The National Security Agency (NSA) believes it has found an approach to acquiring information technology (IT) that strikes an appropriate balance with industry, a senior official said.

NSA Deputy Director Chris Inglis touted NSA’s acquisition approach at a Washington conference last week. House Oversight and Government Reform Committee Chairman Darrell Issa (R-Calif.), meanwhile, is in the early stages of pushing for federal IT acquisition reform that is intended to make federal technology acquisition more agile.

Inglis acknowledged that NSA has had problems with its IT buying processes in the past, when it either relied too much or not enough on contractors.

Inglis, when asked, told the Intelligence and National Security Alliance (INSA) Cyber Innovation Symposium last week that he did not know about Issa’s legislation. Yet he said when NSA has hit the “sweet spot” with IT acquisitions, it wasn’t necessarily because it followed rigid rules for how to buy the systems.

“In general it wasn’t the doctrine or the law that we lived under,” Inglis said. “It was our own approach to it and the nature of collaboration in that space between ourselves and those (companies) who provide us our core capabilities, and (also) the nature of our intimacy with the domain of interest.”

NSA tried two approaches to IT acquisitions in the past that failed, he said. Under one of them, he said, “we essentially took the advice and counsel of folks outside of ourselves and said, ‘You know, we really don’t know enough about what the private sector generates and the kind of the possibilities of innovation in that sector.’”

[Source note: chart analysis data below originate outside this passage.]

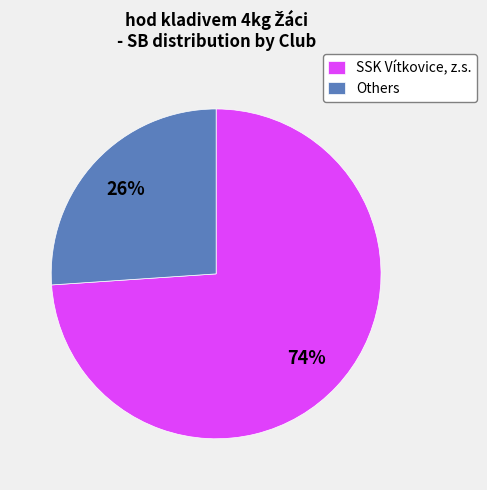

Which category has the biggest portion of the pie?

SSK Vítkovice, z.s.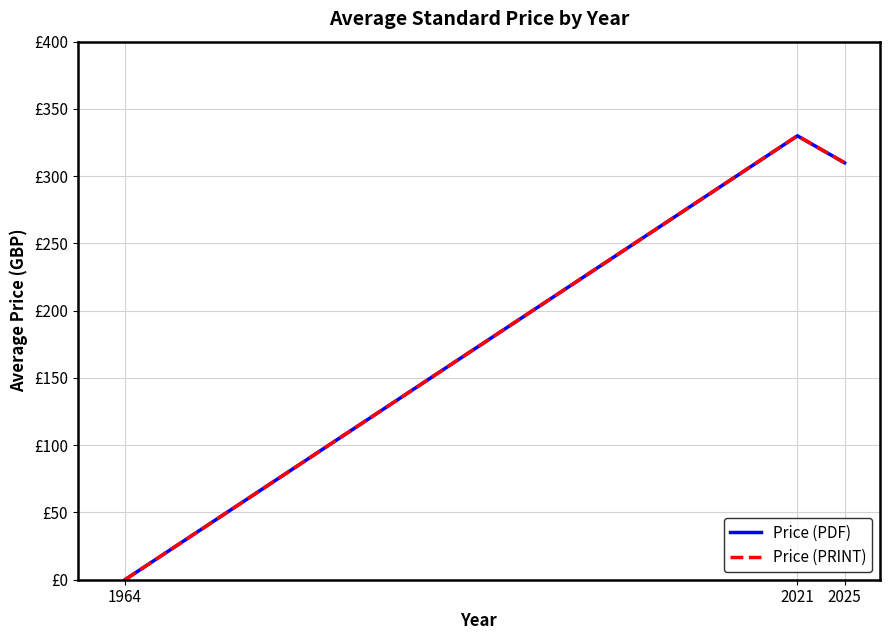

Reading left to right, extract all data points from this chart.

Price (PDF): 0.0	330.0	309.9
Price (PRINT): 0.0	330.0	309.9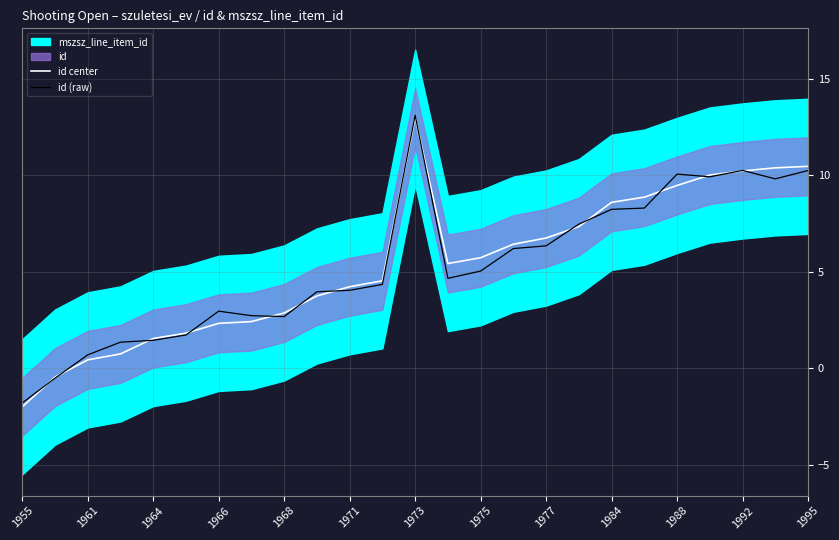

Is it true that id center equals 2.9 at 1968?

True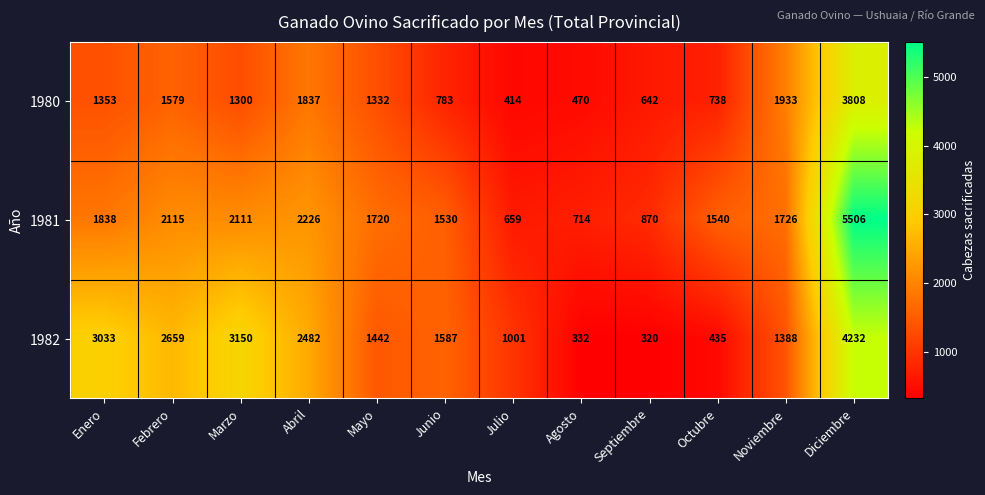

What is the difference between the maximum and minimum values in the 1982 series?

3912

Under this failed setup, NSA set broad descriptions of the requirements of the systems it wanted to buy and let industry sort out the details.

“The danger in that was that the industry wasn’t intimately familiar with what you do with that stuff or what the daily proposition of your opportunities and challenges was,” Inglis said. “So they would also kind of take on the burden of trying to determine new requirements. And those requirements cannot be fixed at the start of a multiyear program in a way that they will have some meaning or benefit at the back end.”

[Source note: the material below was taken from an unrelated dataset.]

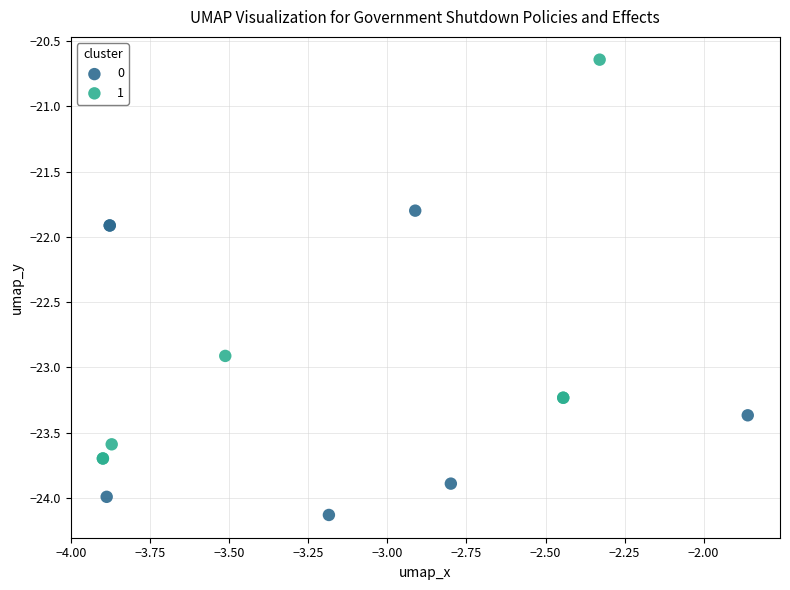

What are all the series names shown in the legend?

0, 1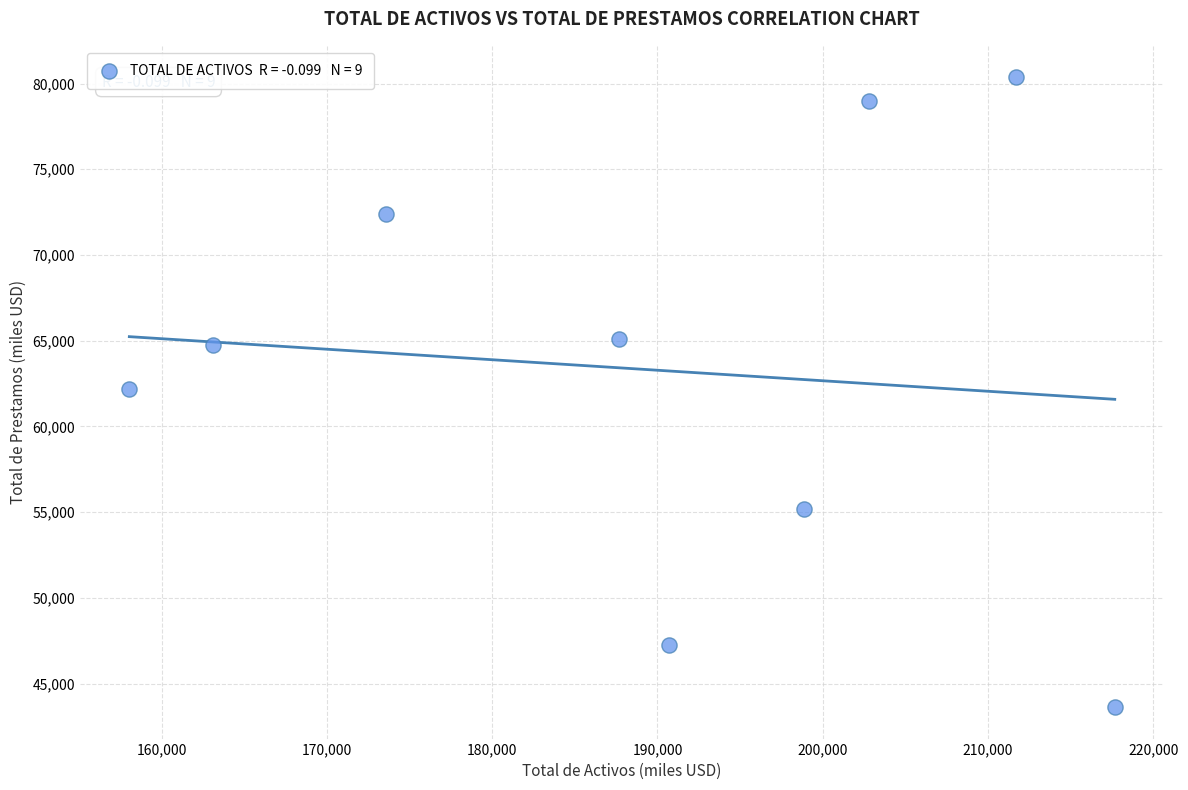

What is the average Y value?

63319.1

Another faulty approach the NSA took was bringing the acquisition much more in-house, when it determined its requirements and served and the “principal kind of provisioner of all the things that then meet those requirements,” he said. This setup was flawed in part because it didn’t give NSA access to all the innovation in the private sector. Inglis said that setup was too static, with NSA setting requirements based on its knowledge that then quickly became dated.

Now, he said, NSA has an approach to acquisitions under which he said the agency’s flagship programs are “performing very well, exceeding our expectations at every turn.”

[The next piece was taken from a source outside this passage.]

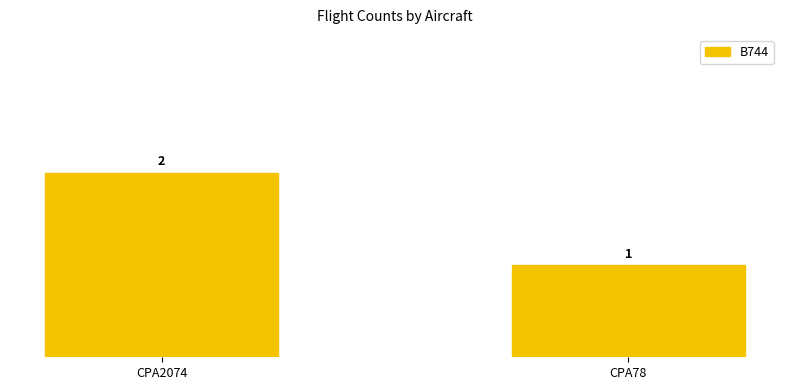

What is the sum of all values?

3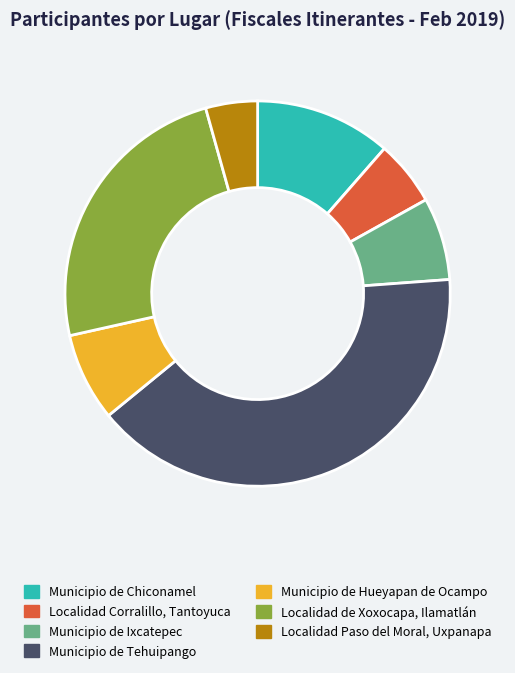

True or false: Municipio de Chiconamel accounts for 11% of the total.

True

And this setup’s success, he said, “has nothing to do with the law, the policy, the governance.”

“We have a relationship with the private sector, but we retain responsibility…for our requirements,” he said. “And we maintain an intimate relationship with domain of interest, which changes, and not just in the technology but in the operational practices of those that we either have to defend, or those that we would chase in this space as the National Security Agency.”

Under this acquisition approach, Inglis said, NSA has some “longstanding objectives” that he believes need to be carried out under a deliberate, multi-year acquisition process. But NSA also reviews its acquisition plans every 90 days through processes called “spins,” he said, where officials modify the course they are on, to reinforce things that are working and also eliminate those that are not.

Inglis said he now sees NSA having a “synergy” with industry that “has gotten us to where we think our acquisition process is working reasonably well.”